Scenario: Admin task to update SmartApeSG configuration files
Filter/Exclusion: Exclude file access events where the file path contains SmartApeSG/config and the user is a system administrator with elevated privileges.
Scenario: Legitimate use of SmartApeSG for log aggregation in a hybrid cloud environment
Filter/Exclusion: Exclude network connections to SmartApeSG endpoints that are part of a known cloud infrastructure (e.g., AWS or Azure services) and are associated with log aggregation tools like ELK Stack or Splunk.

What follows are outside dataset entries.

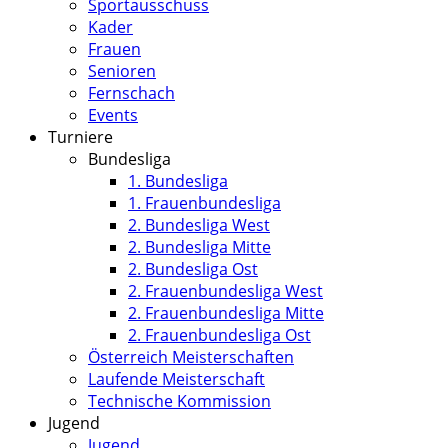
Sportausschuss
Kader
Frauen
Senioren
Fernschach
Events
Turniere
Bundesliga
1. Bundesliga
1. Frauenbundesliga
2. Bundesliga West
2. Bundesliga Mitte
2. Bundesliga Ost
2. Frauenbundesliga West
2. Frauenbundesliga Mitte
2. Frauenbundesliga Ost
Österreich Meisterschaften
Laufende Meisterschaft
Technische Kommission
Jugend
Jugend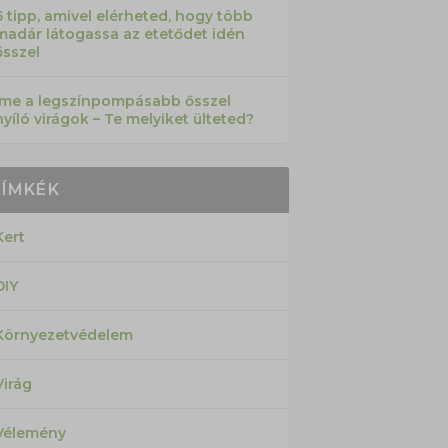
6 tipp, amivel elérheted, hogy több
madár látogassa az etetődet idén
ősszel
Íme a legszínpompásabb ősszel
nyíló virágok – Te melyiket ülteted?
CÍMKÉK
Kert
DIY
Környezetvédelem
Virág
Vélemény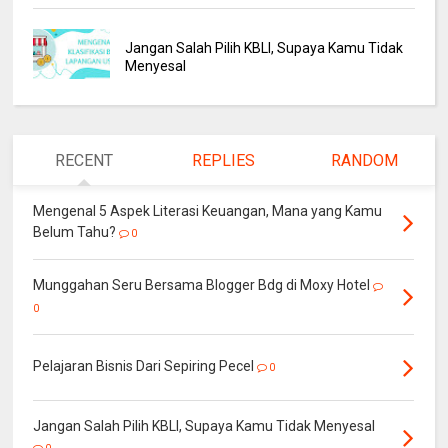
Jangan Salah Pilih KBLI, Supaya Kamu Tidak
Menyesal
RECENT
REPLIES
RANDOM
Mengenal 5 Aspek Literasi Keuangan, Mana yang Kamu
Belum Tahu?
0
Munggahan Seru Bersama Blogger Bdg di Moxy Hotel
0
Pelajaran Bisnis Dari Sepiring Pecel
0
Jangan Salah Pilih KBLI, Supaya Kamu Tidak Menyesal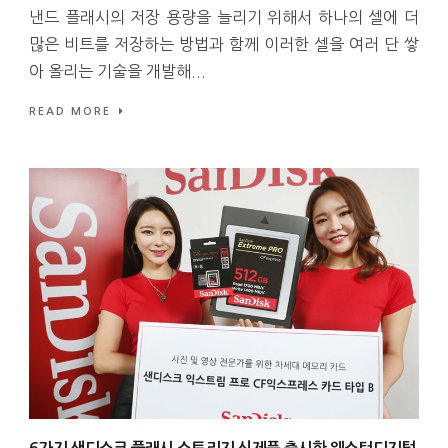
낸드 플래시의 저장 용량을 늘리기 위해서 하나의 셀에 더
많은 비트를 저장하는 방법과 함께 이러한 셀을 여러 단 쌓
아 올리는 기술을 개발해...
READ MORE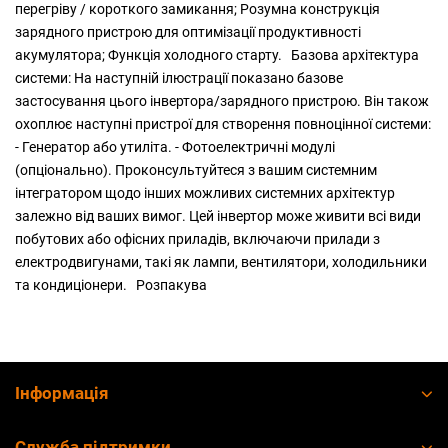
перегріву / короткого замикання; Розумна конструкція
зарядного пристрою для оптимізації продуктивності
акумулятора; Функція холодного старту. Базова архітектура
системи: На наступній ілюстрації показано базове
застосування цього інвертора/зарядного пристрою. Він також
охоплює наступні пристрої для створення повноцінної системи:
- Генератор або утиліта. - Фотоелектричні модулі
(опціонально). Проконсультуйтеся з вашим системним
інтегратором щодо інших можливих системних архітектур
залежно від ваших вимог. Цей інвертор може живити всі види
побутових або офісних приладів, включаючи прилади з
електродвигунами, такі як лампи, вентилятори, холодильники
та кондиціонери. Розпакува
Інформація
Служба підтримки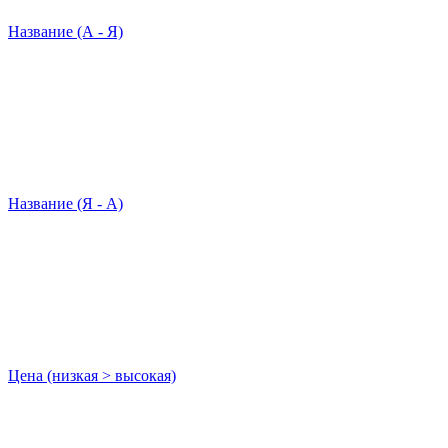
Название (А - Я)
Название (Я - А)
Цена (низкая > высокая)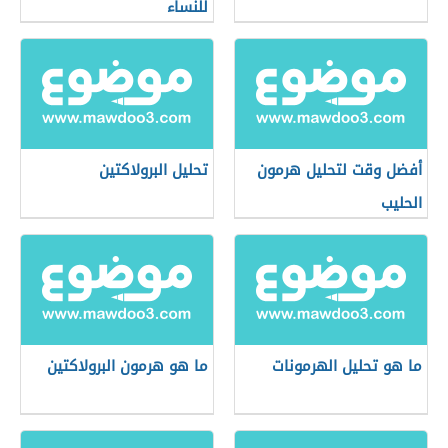
للنساء
أفضل وقت لتحليل هرمون
تحليل البرولاكتين
الحليب
ما هو تحليل الهرمونات
ما هو هرمون البرولاكتين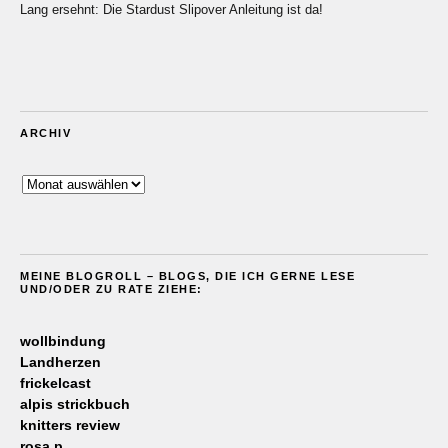
Lang ersehnt: Die Stardust Slipover Anleitung ist da!
ARCHIV
Archiv
MEINE BLOGROLL – BLOGS, DIE ICH GERNE LESE
UND/ODER ZU RATE ZIEHE:
wollbindung
Landherzen
frickelcast
alpis strickbuch
knitters review
rosa p.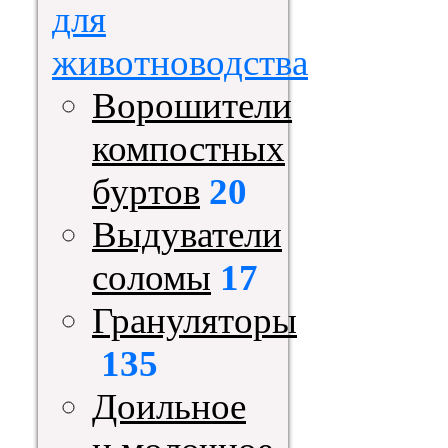
для
животноводства
Ворошители
компостных
буртов
20
Выдуватели
соломы
17
Грануляторы
135
Доильное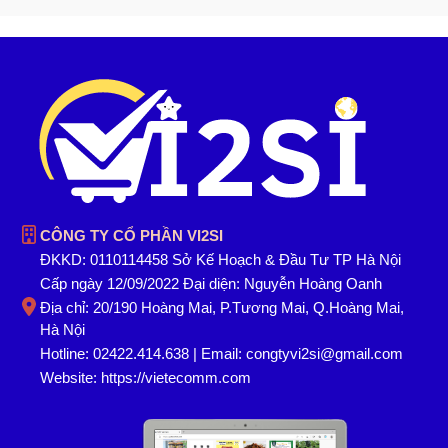
CÔNG TY CỔ PHẦN VI2SI
ĐKKD: 0110114458 Sở Kế Hoạch & Đầu Tư TP Hà Nội
Cấp ngày 12/09/2022 Đại diện: Nguyễn Hoàng Oanh
Địa chỉ: 20/190 Hoàng Mai, P.Tương Mai, Q.Hoàng Mai,
Hà Nội
Hotline: 02422.414.638 | Email: congtyvi2si@gmail.com
Website:
https://vietecomm.com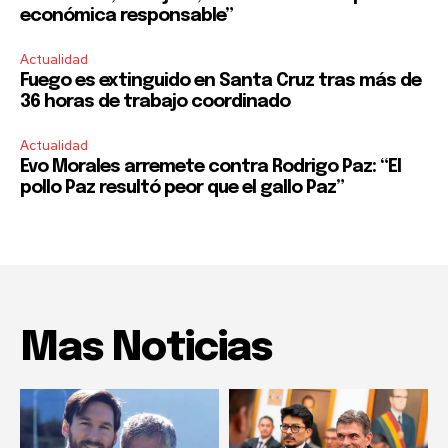
económica responsable”
Actualidad
Fuego es extinguido en Santa Cruz tras más de
36 horas de trabajo coordinado
Actualidad
Evo Morales arremete contra Rodrigo Paz: “El
pollo Paz resultó peor que el gallo Paz”
Mas Noticias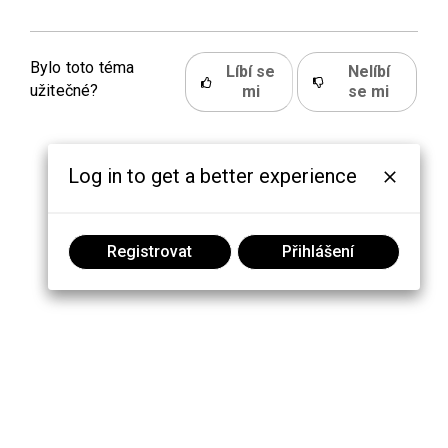
Bylo toto téma
Líbí se
Nelíbí
užitečné?
mi
se mi
Log in to get a better experience
Registrovat
Přihlášení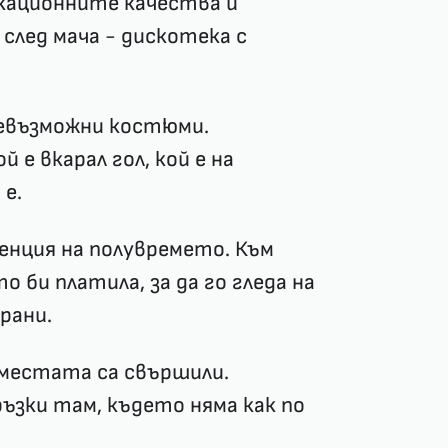
икационните качества и
след мача - дискотека с
севъзможни костюми.
е вкарал гол, кой е на
е.
ренция на полувремето. Към
 би платила, за да го гледа на
рани.
и местата са свършили.
ръзки там, където няма как по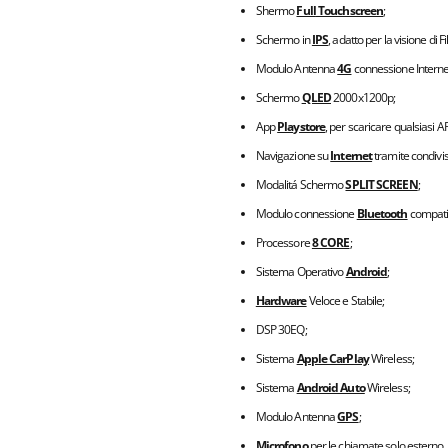
Shermo
Full
Touchscreen
;
Schermo in
IPS
, adatto per la visione di F
Modulo Antenna
4G
connessione Interne
Schermo
QLED
2000x1200p;
App
Playstore
, per scaricare qualsiasi A
Navigazione su
Internet
tramite condivis
Modalitá Schermo
SPLIT SCREEN
;
Modulo connessione
Bluetooth
compatib
Processore
8 CORE
;
Sistema Operativo
Android
;
Hardware
Veloce e Stabile;
DSP 30EQ;
Sistema
Apple CarPlay
Wireless;
Sistema
Android Auto
Wireless;
Modulo Antenna
GPS
;
Microfono
per le chiamate solo esterno, 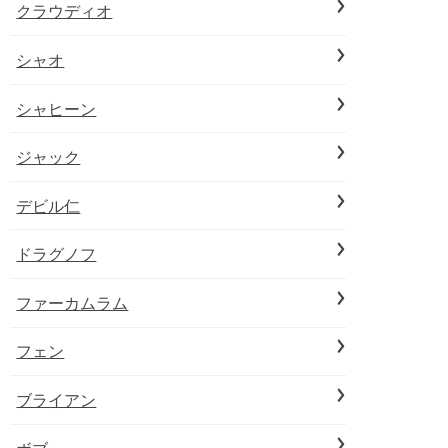
クラウディオ
シャオ
シャヒーン
ジャック
デビル仁
ドラグノフ
ファーカムラム
フェン
ブライアン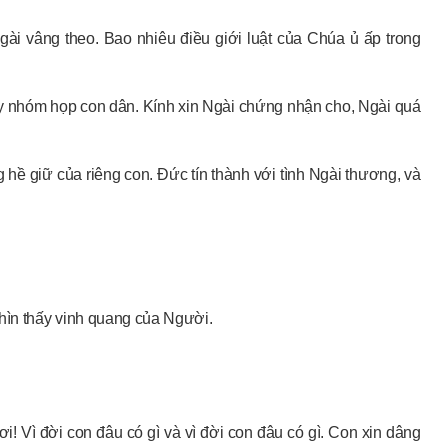
Ngài vâng theo. Bao nhiêu điều giới luật của Chúa ủ ấp trong
ày nhóm họp con dân. Kính xin Ngài chứng nhận cho, Ngài quá
 hề giữ của riêng con. Đức tín thành với tình Ngài thương, và
nhìn thấy vinh quang của Người.
ơi! Vì đời con đâu có gì và vì đời con đâu có gì. Con xin dâng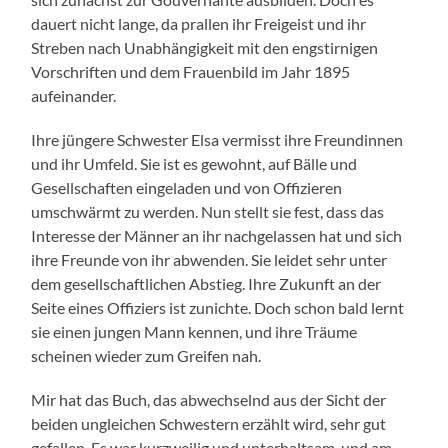
dauert nicht lange, da prallen ihr Freigeist und ihr
Streben nach Unabhängigkeit mit den engstirnigen
Vorschriften und dem Frauenbild im Jahr 1895
aufeinander.
Ihre jüngere Schwester Elsa vermisst ihre Freundinnen
und ihr Umfeld. Sie ist es gewohnt, auf Bälle und
Gesellschaften eingeladen und von Offizieren
umschwärmt zu werden. Nun stellt sie fest, dass das
Interesse der Männer an ihr nachgelassen hat und sich
ihre Freunde von ihr abwenden. Sie leidet sehr unter
dem gesellschaftlichen Abstieg. Ihre Zukunft an der
Seite eines Offiziers ist zunichte. Doch schon bald lernt
sie einen jungen Mann kennen, und ihre Träume
scheinen wieder zum Greifen nah.
Mir hat das Buch, das abwechselnd aus der Sicht der
beiden ungleichen Schwestern erzählt wird, sehr gut
gefallen. Es war kurzweilig und unterhaltsam, und am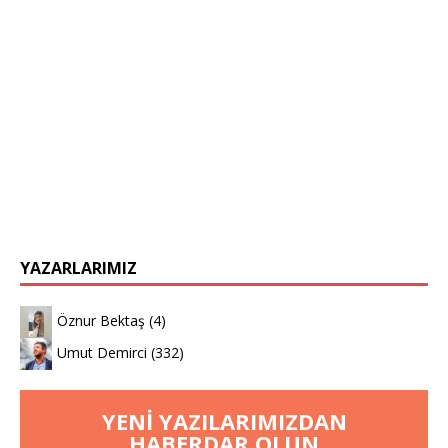
YAZARLARIMIZ
Öznur Bektaş
(4)
Umut Demirci
(332)
YENI YAZILARIMIZDAN
HABERDAR OLUN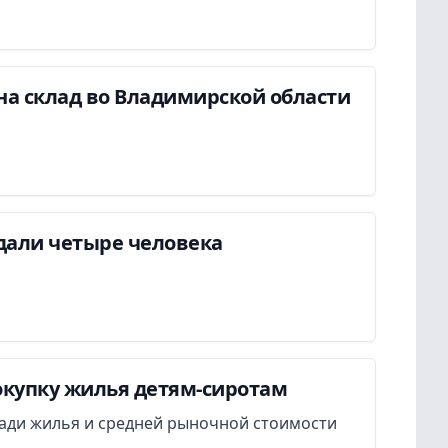
на склад во Владимирской области
дали четыре человека
окупку жилья детям-сиротам
ади жилья и средней рыночной стоимости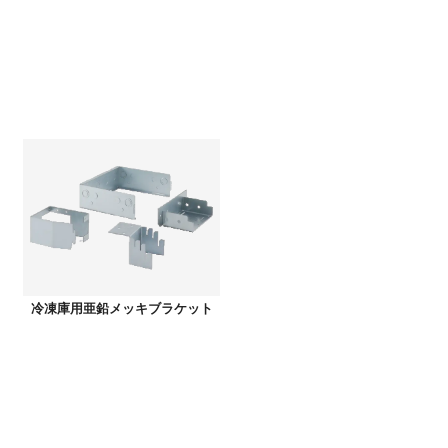
冷凍庫用亜鉛メッキブラケット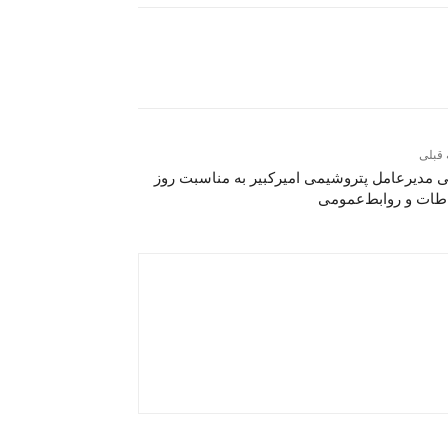
 قبلی
ی مدیرعامل پتروشیمی امیرکبیر به مناسبت روز
اطات و روابط‌عمومی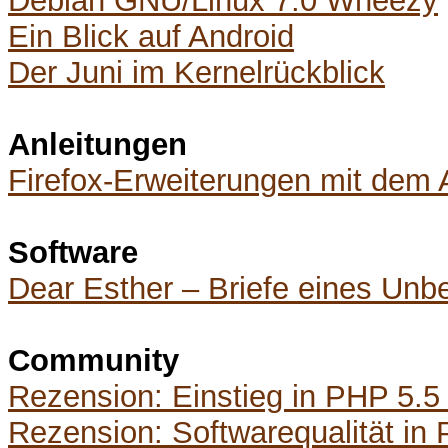
Debian GNU/Linux 7.0 Wheezy
Ein Blick auf Android
Der Juni im Kernelrückblick
Anleitungen
Firefox-Erweiterungen mit dem 
Software
Dear Esther – Briefe eines Unb
Community
Rezension: Einstieg in PHP 5.
Rezension: Softwarequalität in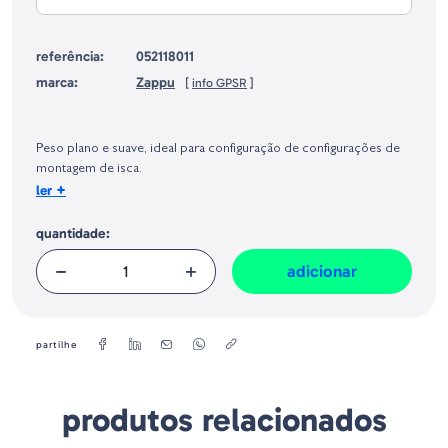
referência:
052118011
marca:
Zappu
[
info GPSR
]
Identificação do fabricante e/ou empresa responsável da venda na União
Europeia, dos produtos da marca, conforme requerido no Regulamento
Geral sobre a Segurança dos Produtos (GPSR):
Peso plano e suave, ideal para configuração de configurações de
montagem de isca.
+
ler
O Board Weight é um elastômero feito de Space Metal, macio e
liso mas muito resistente, facilmente adaptável durante a
montagem da isca, quando se deseja ajustar sua atitude durante a
quantidade:
fase de afundamento.
adicionar
É ideal para pesar com precisão uma isca, sem comprometer seu
equilíbrio ou ação de natação.
Pode ser cortado facilmente com uma tesoura para usar a
quantidade exata e guardar o resto para uso futuro.
partilhe
produtos relacionados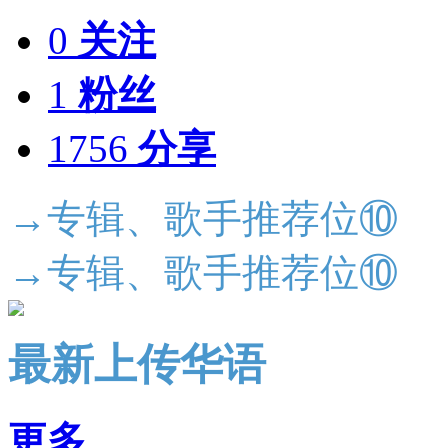
0
关注
1
粉丝
1756
分享
→专辑、歌手推荐位⑩
→专辑、歌手推荐位⑩
最新上传华语
更多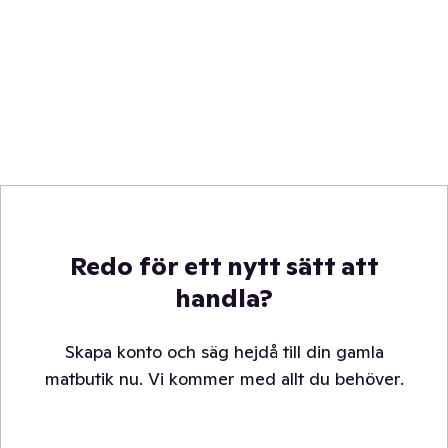
Redo för ett nytt sätt att
handla?
Skapa konto och säg hejdå till din gamla
matbutik nu. Vi kommer med allt du behöver.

Scenario: False positive from a third-party tool that uses SmartApeSG as a dependency
Filter/Exclusion: Exclude processes where the parent process is a known third-party tool (e.g., Docker, Kubernetes, or Ansible) and the SmartApeSG usage is part of a legitimate dependency chain.
Scenario: Legitimate use of SmartApeSG for internal data synchronization between servers
Filter/Exclusion: Exclude network traffic between internal servers where the source and destination IPs are within the organization’s private network and the traffic is part of a known internal synchronization process.